===== Given records
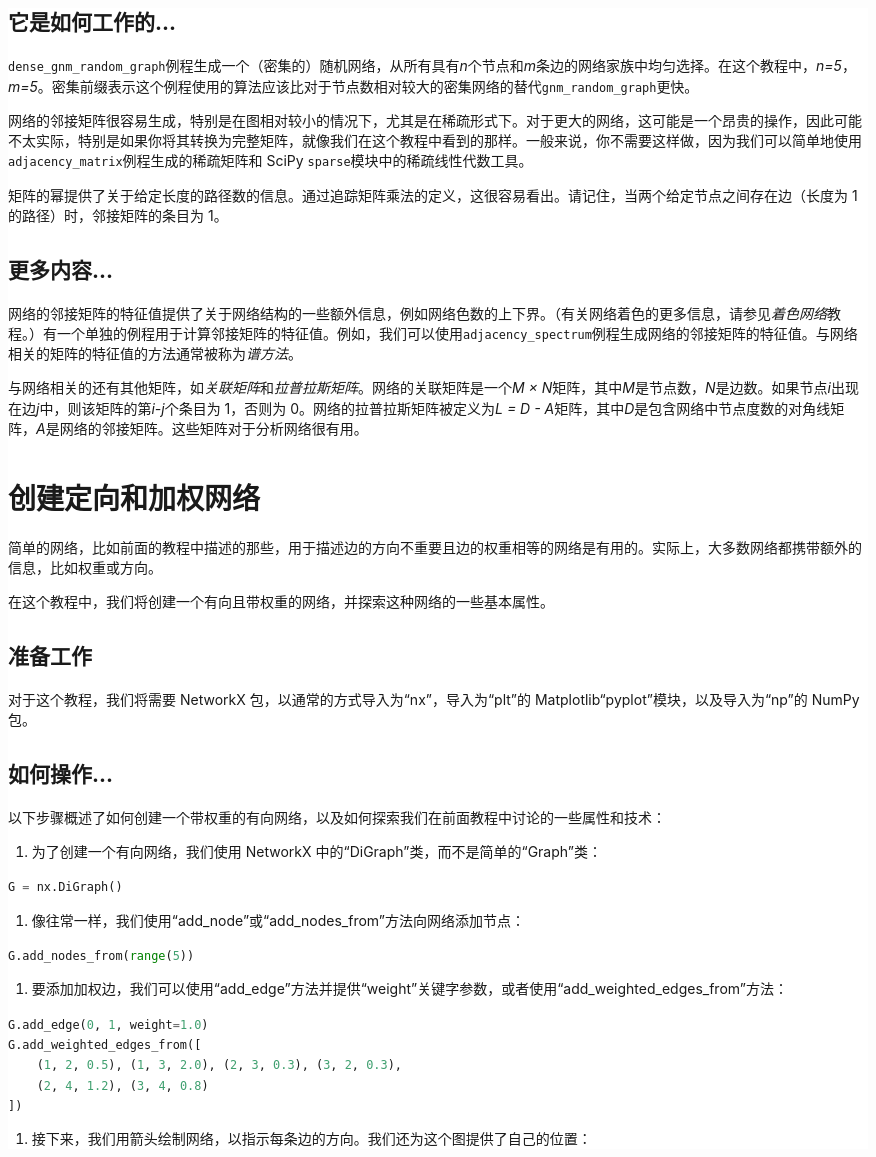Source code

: ## 它是如何工作的...

`dense_gnm_random_graph`例程生成一个（密集的）随机网络，从所有具有*n*个节点和*m*条边的网络家族中均匀选择。在这个教程中，*n=5*，*m=5*。密集前缀表示这个例程使用的算法应该比对于节点数相对较大的密集网络的替代`gnm_random_graph`更快。

网络的邻接矩阵很容易生成，特别是在图相对较小的情况下，尤其是在稀疏形式下。对于更大的网络，这可能是一个昂贵的操作，因此可能不太实际，特别是如果你将其转换为完整矩阵，就像我们在这个教程中看到的那样。一般来说，你不需要这样做，因为我们可以简单地使用`adjacency_matrix`例程生成的稀疏矩阵和 SciPy `sparse`模块中的稀疏线性代数工具。

矩阵的幂提供了关于给定长度的路径数的信息。通过追踪矩阵乘法的定义，这很容易看出。请记住，当两个给定节点之间存在边（长度为 1 的路径）时，邻接矩阵的条目为 1。

## 更多内容...

网络的邻接矩阵的特征值提供了关于网络结构的一些额外信息，例如网络色数的上下界。（有关网络着色的更多信息，请参见*着色网络*教程。）有一个单独的例程用于计算邻接矩阵的特征值。例如，我们可以使用`adjacency_spectrum`例程生成网络的邻接矩阵的特征值。与网络相关的矩阵的特征值的方法通常被称为*谱方法*。

与网络相关的还有其他矩阵，如*关联矩阵*和*拉普拉斯矩阵*。网络的关联矩阵是一个*M × N*矩阵，其中*M*是节点数，*N*是边数。如果节点*i*出现在边*j*中，则该矩阵的第*i-j*个条目为 1，否则为 0。网络的拉普拉斯矩阵被定义为*L = D - A*矩阵，其中*D*是包含网络中节点度数的对角线矩阵，*A*是网络的邻接矩阵。这些矩阵对于分析网络很有用。

# 创建定向和加权网络

简单的网络，比如前面的教程中描述的那些，用于描述边的方向不重要且边的权重相等的网络是有用的。实际上，大多数网络都携带额外的信息，比如权重或方向。

在这个教程中，我们将创建一个有向且带权重的网络，并探索这种网络的一些基本属性。

## 准备工作

对于这个教程，我们将需要 NetworkX 包，以通常的方式导入为“nx”，导入为“plt”的 Matplotlib“pyplot”模块，以及导入为“np”的 NumPy 包。

## 如何操作...

以下步骤概述了如何创建一个带权重的有向网络，以及如何探索我们在前面教程中讨论的一些属性和技术：

1.  为了创建一个有向网络，我们使用 NetworkX 中的“DiGraph”类，而不是简单的“Graph”类：

```py
G = nx.DiGraph()
```

1.  像往常一样，我们使用“add_node”或“add_nodes_from”方法向网络添加节点：

```py
G.add_nodes_from(range(5))
```

1.  要添加加权边，我们可以使用“add_edge”方法并提供“weight”关键字参数，或者使用“add_weighted_edges_from”方法：

```py
G.add_edge(0, 1, weight=1.0)
G.add_weighted_edges_from([
    (1, 2, 0.5), (1, 3, 2.0), (2, 3, 0.3), (3, 2, 0.3),
    (2, 4, 1.2), (3, 4, 0.8)
])
```

1.  接下来，我们用箭头绘制网络，以指示每条边的方向。我们还为这个图提供了自己的位置：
==========
**Your assignment**:
Which lines in the records contain the word "DiGraph"? Copy each one.

**Answer for this exercise**:
1.  为了创建一个有向网络，我们使用 NetworkX 中的“DiGraph”类，而不是简单的“Graph”类：
G = nx.DiGraph()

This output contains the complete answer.